HAH! Not so. You can’t save files across to a different machine with IIS. IIS has no network access. Well.. you *can* bodge it, but you have to change the user account that IIS runs on to a domain account, then grant it write access. Not only did that sound dangerous security wise, it also sounded a bit……….. shaky. What if I rebuild the server and forget that bit?
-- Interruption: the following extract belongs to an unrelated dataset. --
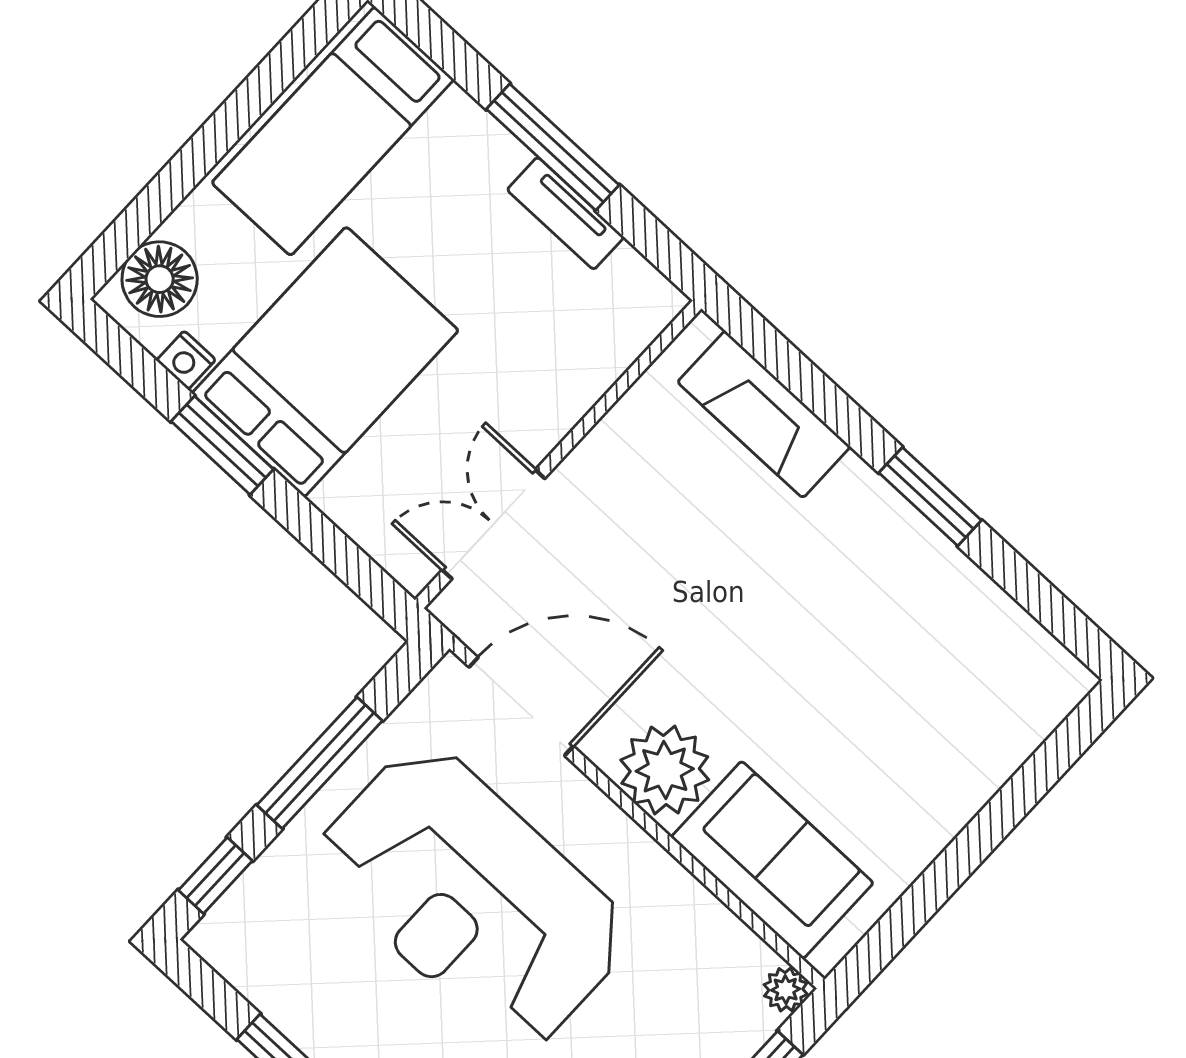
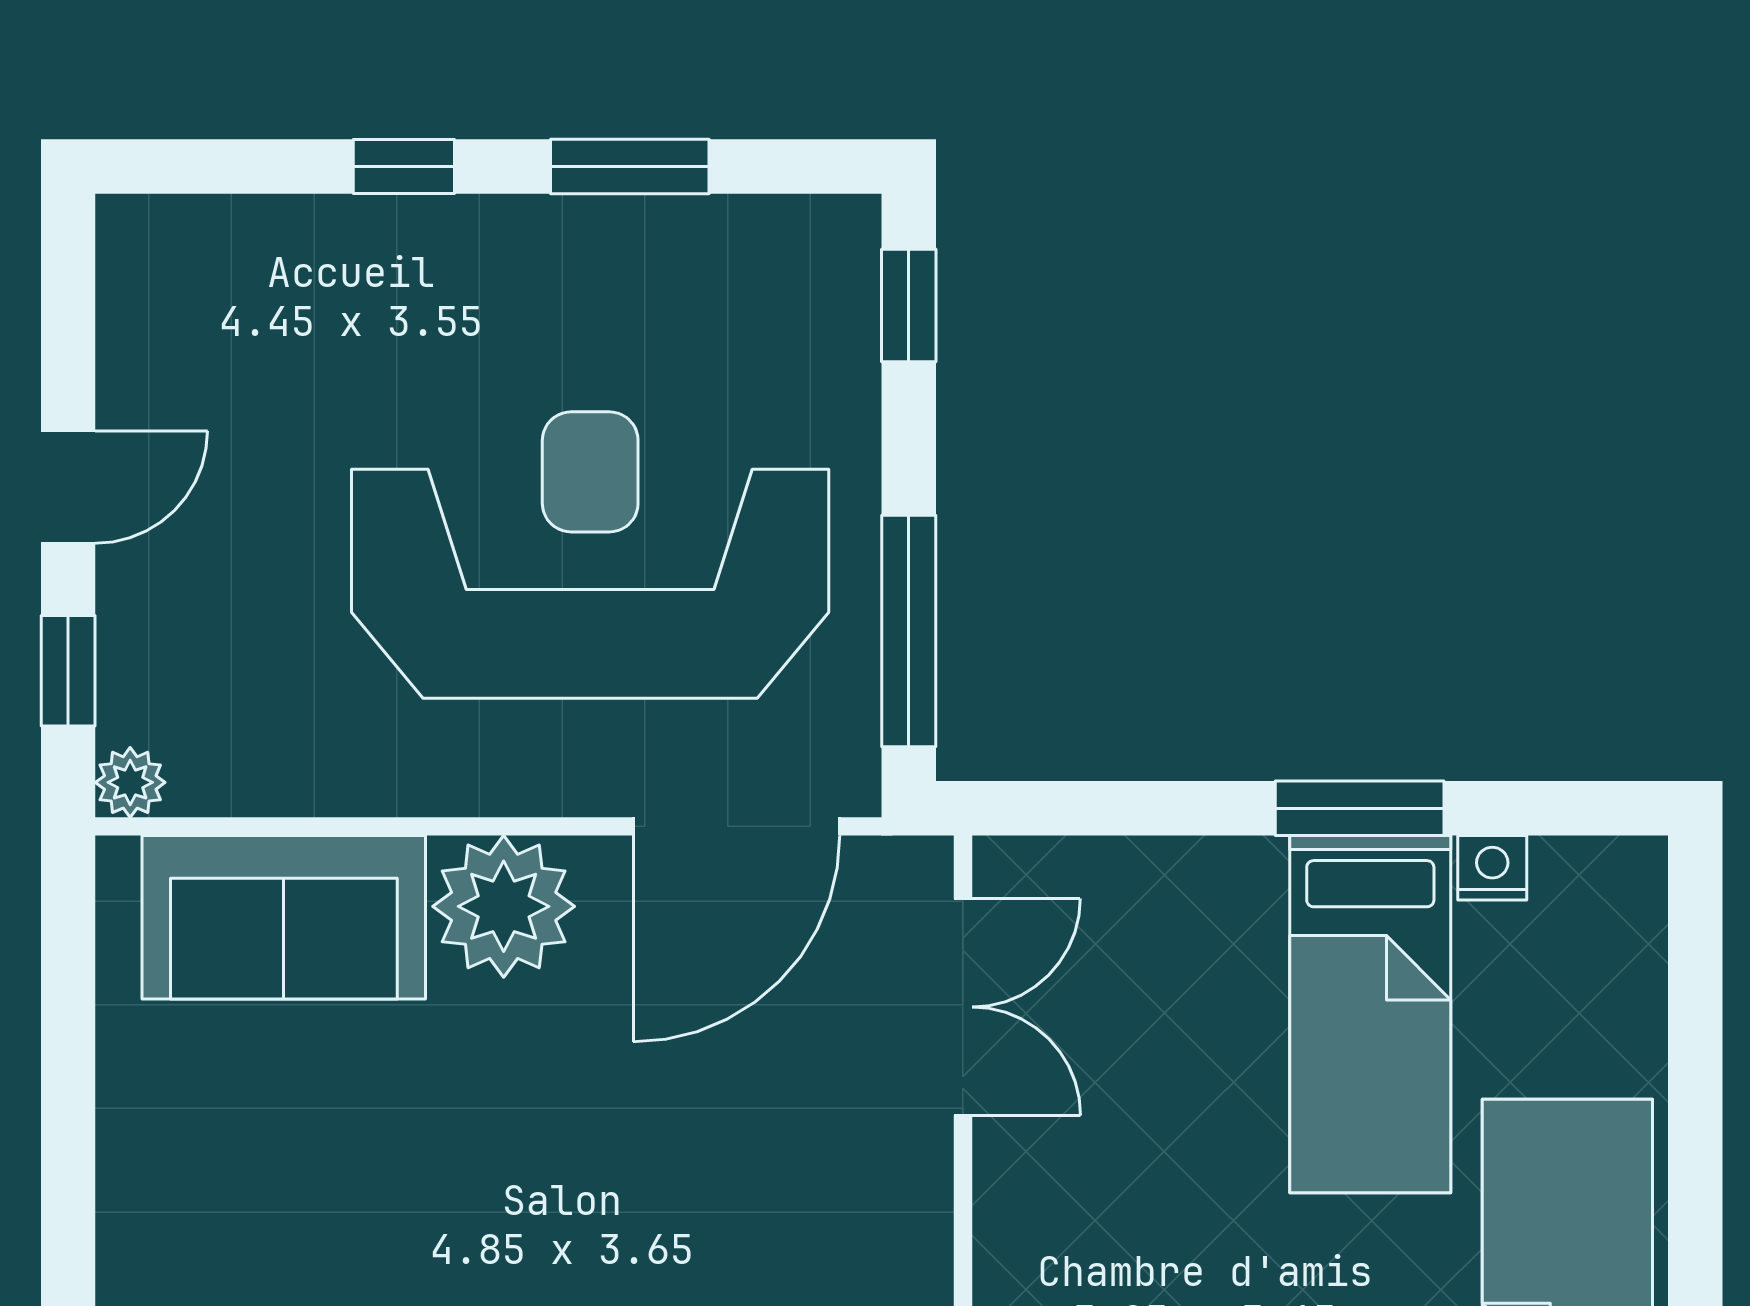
floor lamp: (160, 279) -> (1609, 933), removed
bed: (325, 362) -> (1370, 1014), width x0.67
window: (320, 763) -> (909, 631), moved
A bit of brain storming later and I had a solution. A solution so cunning, that it needed a super accurate diagram to even think of it:

So, take the file the user uploads on the web host, resize it, shred it into a byte array and whack it into a SQL blob on the main server. Then call a webservice on the static file server that says “I have a blob in SQL waiting for you with the file name of XYZ, make a file from it!”

The webservice then grabs the blob from SQL using the filename passed to it in the service call, gets the bytearray, saves it with an IO stream and returns True.

Yes, I could pass the byte array directly to the webservice but it’s not worth it.